MIS approaches in the cervical spine

Authors: Ibrahim Hussain, Franziska A. Schmidt, Sertac Kirnaz, Christoph Wipplinger, Theodore H. Schwartz, Roger Härtl


Minimally invasive surgical approaches for the treatment of spinal pathologies have accelerated over the past three decades and resulted in superior functional outcomes with less complications. Yet cervical pathologies have been slower to gain traction for multiple anatomical factors and its “high-risk” profile.
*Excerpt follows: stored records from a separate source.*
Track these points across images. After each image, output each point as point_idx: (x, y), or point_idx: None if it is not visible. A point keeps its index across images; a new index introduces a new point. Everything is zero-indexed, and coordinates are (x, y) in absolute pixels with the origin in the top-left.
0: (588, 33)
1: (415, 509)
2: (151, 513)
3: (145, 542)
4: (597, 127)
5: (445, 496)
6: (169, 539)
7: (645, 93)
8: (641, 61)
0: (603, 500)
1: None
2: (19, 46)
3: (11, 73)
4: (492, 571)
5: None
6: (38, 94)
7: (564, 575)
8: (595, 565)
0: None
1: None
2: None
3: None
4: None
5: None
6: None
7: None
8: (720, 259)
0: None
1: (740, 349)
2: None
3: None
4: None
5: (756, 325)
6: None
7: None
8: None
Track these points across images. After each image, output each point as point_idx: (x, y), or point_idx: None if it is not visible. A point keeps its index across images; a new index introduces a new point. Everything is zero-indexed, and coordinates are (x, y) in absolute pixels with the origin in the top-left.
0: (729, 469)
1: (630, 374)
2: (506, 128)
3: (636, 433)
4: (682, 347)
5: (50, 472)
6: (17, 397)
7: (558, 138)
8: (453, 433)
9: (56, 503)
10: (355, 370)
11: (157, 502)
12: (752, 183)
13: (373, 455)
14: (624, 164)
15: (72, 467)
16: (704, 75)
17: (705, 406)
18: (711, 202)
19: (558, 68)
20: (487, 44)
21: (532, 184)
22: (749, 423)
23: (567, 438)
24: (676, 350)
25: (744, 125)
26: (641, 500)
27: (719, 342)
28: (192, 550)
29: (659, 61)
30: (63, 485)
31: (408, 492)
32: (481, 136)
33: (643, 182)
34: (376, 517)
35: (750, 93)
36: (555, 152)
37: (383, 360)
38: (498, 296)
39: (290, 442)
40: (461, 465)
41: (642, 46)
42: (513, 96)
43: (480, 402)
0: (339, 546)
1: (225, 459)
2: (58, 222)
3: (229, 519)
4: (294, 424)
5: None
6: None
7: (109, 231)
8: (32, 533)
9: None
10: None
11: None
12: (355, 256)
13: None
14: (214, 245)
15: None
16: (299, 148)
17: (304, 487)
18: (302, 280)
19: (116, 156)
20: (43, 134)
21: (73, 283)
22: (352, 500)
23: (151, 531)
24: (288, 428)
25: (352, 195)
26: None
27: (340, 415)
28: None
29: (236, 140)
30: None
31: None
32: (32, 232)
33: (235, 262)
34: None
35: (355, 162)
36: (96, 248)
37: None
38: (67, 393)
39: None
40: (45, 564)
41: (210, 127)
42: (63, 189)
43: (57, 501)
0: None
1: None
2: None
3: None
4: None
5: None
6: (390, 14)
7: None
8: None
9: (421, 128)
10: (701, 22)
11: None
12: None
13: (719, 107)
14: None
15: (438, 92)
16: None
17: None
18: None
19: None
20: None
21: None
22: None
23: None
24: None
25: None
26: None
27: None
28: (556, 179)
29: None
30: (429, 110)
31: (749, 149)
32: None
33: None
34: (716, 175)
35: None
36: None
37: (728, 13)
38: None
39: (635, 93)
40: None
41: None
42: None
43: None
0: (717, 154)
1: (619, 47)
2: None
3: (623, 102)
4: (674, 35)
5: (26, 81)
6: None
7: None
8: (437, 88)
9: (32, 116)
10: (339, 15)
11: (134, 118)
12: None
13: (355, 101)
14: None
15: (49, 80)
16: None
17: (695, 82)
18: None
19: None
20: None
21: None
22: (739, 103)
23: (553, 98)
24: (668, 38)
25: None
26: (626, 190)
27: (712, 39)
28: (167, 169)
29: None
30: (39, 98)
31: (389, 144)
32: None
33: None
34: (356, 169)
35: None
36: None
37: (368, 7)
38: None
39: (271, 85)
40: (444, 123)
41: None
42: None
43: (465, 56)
Various minimally invasive techniques for cervical disease have now been described and validated in long-term studies with comparable outcomes to traditional open approaches and concomitant reduction in morbidity and socioeconomic costs. Transnasal operations can be used to treat ventral upper cervical disease, circumventing traditional and morbid transoral approaches. Posterior-based focused treatments for radiculopathy and myelopathy such as tubular-guided foraminotomies and unilateral laminotomies for bilateral cord decompression have also been described and becoming increasingly less invasive. Cervical fusions can now be performed percutaneously through modified, stand-alone facet joint cages that can be packed with allogeneic bone graft. These advances have been facilitated by the development of intraoperative imaging technologies (intraoperative CT) and 3-dimensional stereotactic navigation software. While this review focuses on these procedures and evidence-based outcomes data, the future for MIS applications in cervical spine surgery will continue to evolve over the coming years with wider indications and technological adjuncts.